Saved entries
..........
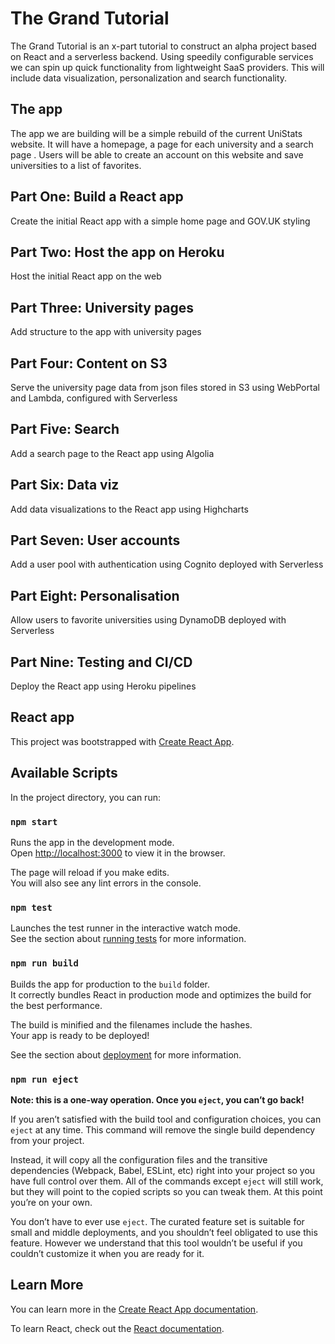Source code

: # The Grand Tutorial

The Grand Tutorial is an x-part tutorial to construct an alpha project based on React and a serverless backend. 
Using speedily configurable services we can spin up quick functionality from lightweight SaaS providers. This will include data visualization, personalization and search functionality.

## The app
The app we are building will be a simple rebuild of the current UniStats website. It will have a homepage, a page for each university and a search page . Users will be able to create an account on this website and save universities to a list of favorites. 

## Part One: Build a React app
Create the initial React app with a simple home page and GOV.UK styling

## Part Two: Host the app on Heroku
Host the initial React app on the web

## Part Three: University pages
Add structure to the app with university pages

## Part Four: Content on S3
Serve the university page data from json files stored in S3 using WebPortal and Lambda, configured with Serverless

## Part Five: Search
Add a search page to the React app using Algolia

## Part Six: Data viz
Add data visualizations to the React app using Highcharts

## Part Seven: User accounts
Add a user pool with authentication using Cognito deployed with Serverless

## Part Eight: Personalisation
Allow users to favorite universities using DynamoDB deployed with Serverless

## Part Nine: Testing and CI/CD
Deploy the React app using Heroku pipelines


## React app

This project was bootstrapped with [Create React App](https://github.com/facebook/create-react-app).

## Available Scripts

In the project directory, you can run:

### `npm start`

Runs the app in the development mode.<br>
Open [http://localhost:3000](http://localhost:3000) to view it in the browser.

The page will reload if you make edits.<br>
You will also see any lint errors in the console.

### `npm test`

Launches the test runner in the interactive watch mode.<br>
See the section about [running tests](https://facebook.github.io/create-react-app/docs/running-tests) for more information.

### `npm run build`

Builds the app for production to the `build` folder.<br>
It correctly bundles React in production mode and optimizes the build for the best performance.

The build is minified and the filenames include the hashes.<br>
Your app is ready to be deployed!

See the section about [deployment](https://facebook.github.io/create-react-app/docs/deployment) for more information.

### `npm run eject`

**Note: this is a one-way operation. Once you `eject`, you can’t go back!**

If you aren’t satisfied with the build tool and configuration choices, you can `eject` at any time. This command will remove the single build dependency from your project.

Instead, it will copy all the configuration files and the transitive dependencies (Webpack, Babel, ESLint, etc) right into your project so you have full control over them. All of the commands except `eject` will still work, but they will point to the copied scripts so you can tweak them. At this point you’re on your own.

You don’t have to ever use `eject`. The curated feature set is suitable for small and middle deployments, and you shouldn’t feel obligated to use this feature. However we understand that this tool wouldn’t be useful if you couldn’t customize it when you are ready for it.

## Learn More

You can learn more in the [Create React App documentation](https://facebook.github.io/create-react-app/docs/getting-started).

To learn React, check out the [React documentation](https://reactjs.org/).
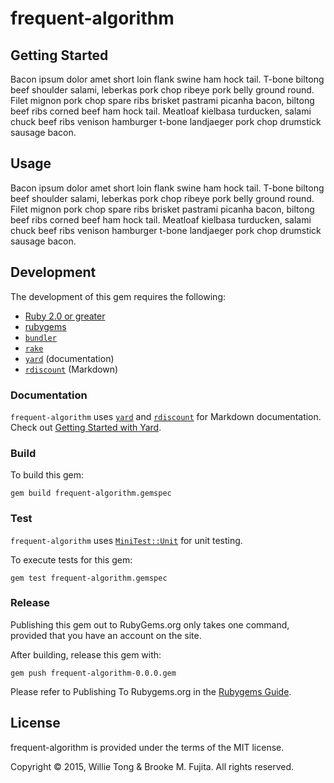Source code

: # frequent-algorithm

## Getting Started

Bacon ipsum dolor amet short loin flank swine ham hock tail. T-bone biltong
beef shoulder salami, leberkas pork chop ribeye pork belly ground round. Filet
mignon pork chop spare ribs brisket pastrami picanha bacon, biltong beef ribs
corned beef ham hock tail. Meatloaf kielbasa turducken, salami chuck beef ribs
venison hamburger t-bone landjaeger pork chop drumstick sausage bacon.


## Usage

Bacon ipsum dolor amet short loin flank swine ham hock tail. T-bone biltong
beef shoulder salami, leberkas pork chop ribeye pork belly ground round. Filet
mignon pork chop spare ribs brisket pastrami picanha bacon, biltong beef ribs
corned beef ham hock tail. Meatloaf kielbasa turducken, salami chuck beef ribs
venison hamburger t-bone landjaeger pork chop drumstick sausage bacon.


## Development 

The development of this gem requires the following:

* [Ruby 2.0 or greater](https://www.ruby-lang.org/en/)
* [rubygems](https://rubygems.org/pages/download)
* [`bundler`](https://github.com/bundler/bundler)
* [`rake`](https://github.com/ruby/rake)
* [`yard`](https://rubygems.org/gems/yard) (documentation)
* [`rdiscount`](https://rubygems.org/gems/rdiscount) (Markdown)

### Documentation

`frequent-algorithm` uses [`yard`](https://rubygems.org/gems/yard) and
[`rdiscount`](https://rubygems.org/gems/rdiscount) for Markdown documentation.
Check out [Getting Started with
Yard](http://www.rubydoc.info/gems/yard/file/docs/GettingStarted.md).

### Build

To build this gem:

    gem build frequent-algorithm.gemspec

### Test

`frequent-algorithm` uses
[`MiniTest::Unit`](https://github.com/seattlerb/minitest) for
unit testing.

To execute tests for this gem:

    gem test frequent-algorithm.gemspec


### Release

Publishing this gem out to RubyGems.org only takes one command,
provided that you have an account on the site. 

After building, release this gem with:

    gem push frequent-algorithm-0.0.0.gem

Please refer to Publishing To Rubygems.org in the
[Rubygems Guide](http://guides.rubygems.org/make-your-own-gem/).

## License

frequent-algorithm is provided under the terms of the MIT license.

Copyright &copy; 2015, Willie Tong &amp; Brooke M. Fujita. All rights reserved.

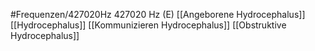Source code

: #Frequenzen/427020Hz
427020 Hz (E)
[[Angeborene Hydrocephalus]]
[[Hydrocephalus]]
[[Kommunizieren Hydrocephalus]]
[[Obstruktive Hydrocephalus]]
..........
Please rewrite the listing with every "Heroku" changed to "Render" and nothing else altered. Omit the pictures from your answer.

Source code

: # The Grand Tutorial

The Grand Tutorial is an x-part tutorial to construct an alpha project based on React and a serverless backend. 
Using speedily configurable services we can spin up quick functionality from lightweight SaaS providers. This will include data visualization, personalization and search functionality.

## The app
The app we are building will be a simple rebuild of the current UniStats website. It will have a homepage, a page for each university and a search page . Users will be able to create an account on this website and save universities to a list of favorites. 

## Part One: Build a React app
Create the initial React app with a simple home page and GOV.UK styling

## Part Two: Host the app on Render
Host the initial React app on the web

## Part Three: University pages
Add structure to the app with university pages

## Part Four: Content on S3
Serve the university page data from json files stored in S3 using WebPortal and Lambda, configured with Serverless

## Part Five: Search
Add a search page to the React app using Algolia

## Part Six: Data viz
Add data visualizations to the React app using Highcharts

## Part Seven: User accounts
Add a user pool with authentication using Cognito deployed with Serverless

## Part Eight: Personalisation
Allow users to favorite universities using DynamoDB deployed with Serverless

## Part Nine: Testing and CI/CD
Deploy the React app using Render pipelines


## React app

This project was bootstrapped with [Create React App](https://github.com/facebook/create-react-app).

## Available Scripts

In the project directory, you can run:

### `npm start`

Runs the app in the development mode.<br>
Open [http://localhost:3000](http://localhost:3000) to view it in the browser.

The page will reload if you make edits.<br>
You will also see any lint errors in the console.

### `npm test`

Launches the test runner in the interactive watch mode.<br>
See the section about [running tests](https://facebook.github.io/create-react-app/docs/running-tests) for more information.

### `npm run build`

Builds the app for production to the `build` folder.<br>
It correctly bundles React in production mode and optimizes the build for the best performance.

The build is minified and the filenames include the hashes.<br>
Your app is ready to be deployed!

See the section about [deployment](https://facebook.github.io/create-react-app/docs/deployment) for more information.

### `npm run eject`

**Note: this is a one-way operation. Once you `eject`, you can’t go back!**

If you aren’t satisfied with the build tool and configuration choices, you can `eject` at any time. This command will remove the single build dependency from your project.

Instead, it will copy all the configuration files and the transitive dependencies (Webpack, Babel, ESLint, etc) right into your project so you have full control over them. All of the commands except `eject` will still work, but they will point to the copied scripts so you can tweak them. At this point you’re on your own.

You don’t have to ever use `eject`. The curated feature set is suitable for small and middle deployments, and you shouldn’t feel obligated to use this feature. However we understand that this tool wouldn’t be useful if you couldn’t customize it when you are ready for it.

## Learn More

You can learn more in the [Create React App documentation](https://facebook.github.io/create-react-app/docs/getting-started).

To learn React, check out the [React documentation](https://reactjs.org/).
Source code

: # frequent-algorithm

## Getting Started

Bacon ipsum dolor amet short loin flank swine ham hock tail. T-bone biltong
beef shoulder salami, leberkas pork chop ribeye pork belly ground round. Filet
mignon pork chop spare ribs brisket pastrami picanha bacon, biltong beef ribs
corned beef ham hock tail. Meatloaf kielbasa turducken, salami chuck beef ribs
venison hamburger t-bone landjaeger pork chop drumstick sausage bacon.


## Usage

Bacon ipsum dolor amet short loin flank swine ham hock tail. T-bone biltong
beef shoulder salami, leberkas pork chop ribeye pork belly ground round. Filet
mignon pork chop spare ribs brisket pastrami picanha bacon, biltong beef ribs
corned beef ham hock tail. Meatloaf kielbasa turducken, salami chuck beef ribs
venison hamburger t-bone landjaeger pork chop drumstick sausage bacon.


## Development 

The development of this gem requires the following:

* [Ruby 2.0 or greater](https://www.ruby-lang.org/en/)
* [rubygems](https://rubygems.org/pages/download)
* [`bundler`](https://github.com/bundler/bundler)
* [`rake`](https://github.com/ruby/rake)
* [`yard`](https://rubygems.org/gems/yard) (documentation)
* [`rdiscount`](https://rubygems.org/gems/rdiscount) (Markdown)

### Documentation

`frequent-algorithm` uses [`yard`](https://rubygems.org/gems/yard) and
[`rdiscount`](https://rubygems.org/gems/rdiscount) for Markdown documentation.
Check out [Getting Started with
Yard](http://www.rubydoc.info/gems/yard/file/docs/GettingStarted.md).

### Build

To build this gem:

    gem build frequent-algorithm.gemspec

### Test

`frequent-algorithm` uses
[`MiniTest::Unit`](https://github.com/seattlerb/minitest) for
unit testing.

To execute tests for this gem:

    gem test frequent-algorithm.gemspec


### Release

Publishing this gem out to RubyGems.org only takes one command,
provided that you have an account on the site. 

After building, release this gem with:

    gem push frequent-algorithm-0.0.0.gem

Please refer to Publishing To Rubygems.org in the
[Rubygems Guide](http://guides.rubygems.org/make-your-own-gem/).

## License

frequent-algorithm is provided under the terms of the MIT license.

Copyright &copy; 2015, Willie Tong &amp; Brooke M. Fujita. All rights reserved.

Source code

: #Frequenzen/427020Hz
427020 Hz (E)
[[Angeborene Hydrocephalus]]
[[Hydrocephalus]]
[[Kommunizieren Hydrocephalus]]
[[Obstruktive Hydrocephalus]]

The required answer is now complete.